- [ACTIVITY LIST]
1. According to the dairy passage, by how much have hay costs risen over the past several years?
2. Pull out of the dairy passage everything from "In the past" down to "partially to blame.", word for word.
3. Condense the paragraph of the dairy passage that begins "In the past year" into a short bulleted list that keeps its main facts.

- [SOURCE EXTRACT]
=-=-=-=-=
Many people in our community have been negatively impacted by our recent floods. I am sure I cannot begin to understand how hard it has been for those that were impacted directly. I know this flood has had significant impacts on many in our local dairy industry, and I am sure some of the negative effects will exist for years to come.
This flood has occurred during the same time that the dairy industry is already facing some unusually high costs of production. We have known for years that relatively inexpensive fossil fuel has helped drive much of our economy. However, things appear to be changing and increased fuel costs are significantly affecting the way we do business.
In the past year, we have seen the costs for grain and hay at almost record levels. Alfalfa hay is commonly purchased by local dairies from Eastern Oregon and/or Washington and fed in addition to other feedstuffs. Hay availability has been extremely short this year and consequently has increased in costs. Those costs have gone up 10-15% over the past several years. Increased transportation costs have been significant, but are only partially to blame.
=-=-=-=-=
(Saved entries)
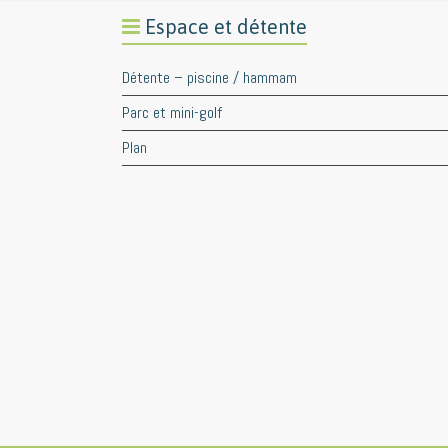
Espace et détente
Détente – piscine / hammam
Parc et mini-golf
Plan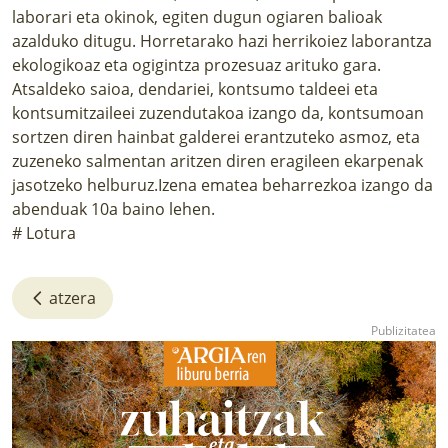
laborari eta okinok, egiten dugun ogiaren balioak
azalduko ditugu. Horretarako hazi herrikoiez laborantza
ekologikoaz eta ogigintza prozesuaz arituko gara.
Atsaldeko saioa, dendariei, kontsumo taldeei eta
kontsumitzaileei zuzendutakoa izango da, kontsumoan
sortzen diren hainbat galderei erantzuteko asmoz, eta
zuzeneko salmentan aritzen diren eragileen ekarpenak
jasotzeko helburuz.Izena ematea beharrezkoa izango da
abenduak 10a baino lehen.
# Lotura
atzera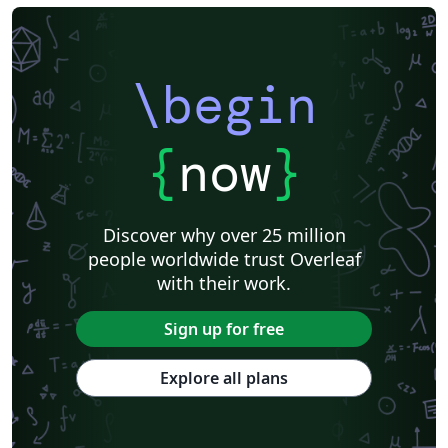
\begin
{
now
}
Discover why over 25 million
people worldwide trust Overleaf
with their work.
Sign up for free
Explore all plans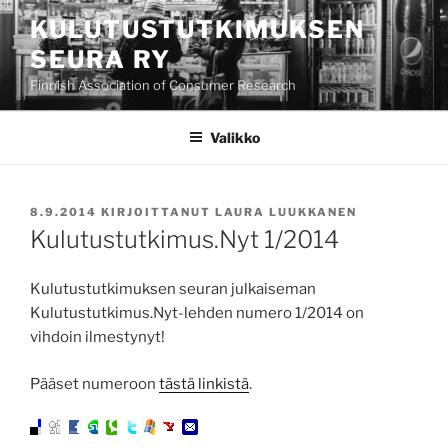
Siirry
KULUTUSTUTKIMUKSEN
sisältöön
SEURA RY
Finnish Association of Consumer Research
Valikko
JULKAISTU
8.9.2014
KIRJOITTANUT
LAURA LUUKKANEN
Kulutustutkimus.Nyt 1/2014
Kulutustutkimuksen seuran julkaiseman
Kulutustutkimus.Nyt-lehden numero 1/2014 on
vihdoin ilmestynyt!
Pääset numeroon
tästä linkistä
.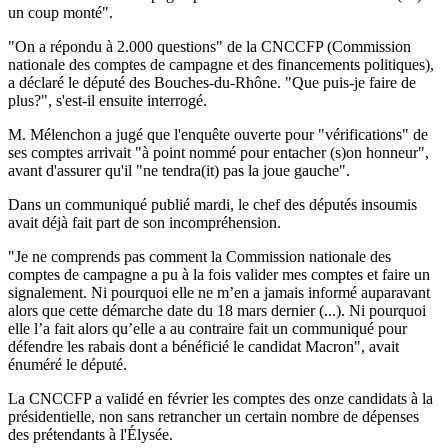
un coup monté".
"On a répondu à 2.000 questions" de la CNCCFP (Commission
nationale des comptes de campagne et des financements politiques),
a déclaré le député des Bouches-du-Rhône. "Que puis-je faire de
plus?", s'est-il ensuite interrogé.
M. Mélenchon a jugé que l'enquête ouverte pour "vérifications" de
ses comptes arrivait "à point nommé pour entacher (s)on honneur",
avant d'assurer qu'il "ne tendra(it) pas la joue gauche".
Dans un communiqué publié mardi, le chef des députés insoumis
avait déjà fait part de son incompréhension.
"Je ne comprends pas comment la Commission nationale des
comptes de campagne a pu à la fois valider mes comptes et faire un
signalement. Ni pourquoi elle ne m’en a jamais informé auparavant
alors que cette démarche date du 18 mars dernier (...). Ni pourquoi
elle l’a fait alors qu’elle a au contraire fait un communiqué pour
défendre les rabais dont a bénéficié le candidat Macron", avait
énuméré le député.
La CNCCFP a validé en février les comptes des onze candidats à la
présidentielle, non sans retrancher un certain nombre de dépenses
des prétendants à l'Élysée.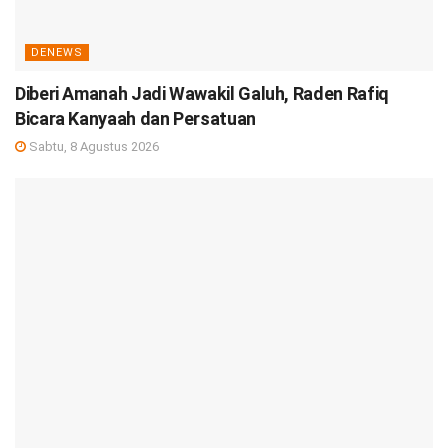
DENEWS
Diberi Amanah Jadi Wawakil Galuh, Raden Rafiq
Bicara Kanyaah dan Persatuan
Sabtu, 8 Agustus 2026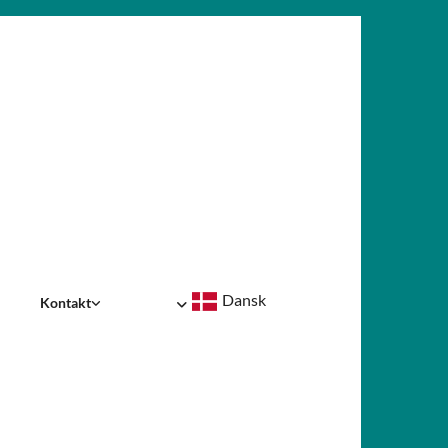
Dansk
Kontakt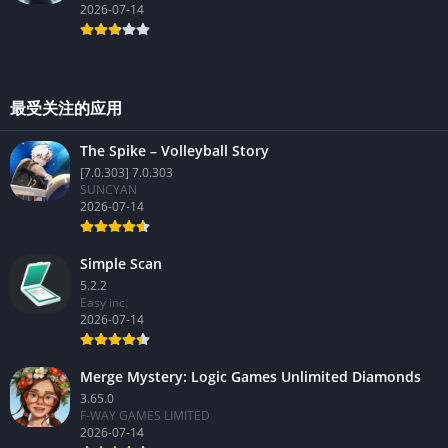
2026-07-14
最受关注的应用
The Spike – Volleyball Story
[7.0.303] 7.0.303
SUNCYAN
2026-07-14
Simple Scan
5.2.2
Easy inc.
2026-07-14
Merge Mystery: Logic Games Unlimited Diamonds
3.65.0
F-WAY GAMES LIMITED
2026-07-14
=-=-=-=-=
- [COMPLETED EXERCISE]
1. Hay costs have risen 10-15% over the past several years.

2.
In the past year, we have seen the costs for grain and hay at almost record levels. Alfalfa hay is commonly purchased by local dairies from Eastern Oregon and/or Washington and fed in addition to other feedstuffs. Hay availability has been extremely short this year and consequently has increased in costs. Those costs have gone up 10-15% over the past several years. Increased transportation costs have been significant, but are only partially to blame.

3.
- Grain and hay costs have been near record levels over the past year.
- Local dairies commonly buy alfalfa hay from Eastern Oregon and/or Washington and feed it along with other feedstuffs.
- Hay has been extremely scarce this year, which has driven up its cost.
- Hay costs have risen 10-15% over the past several years.
- Higher transportation costs are a significant factor, but only part of the cause.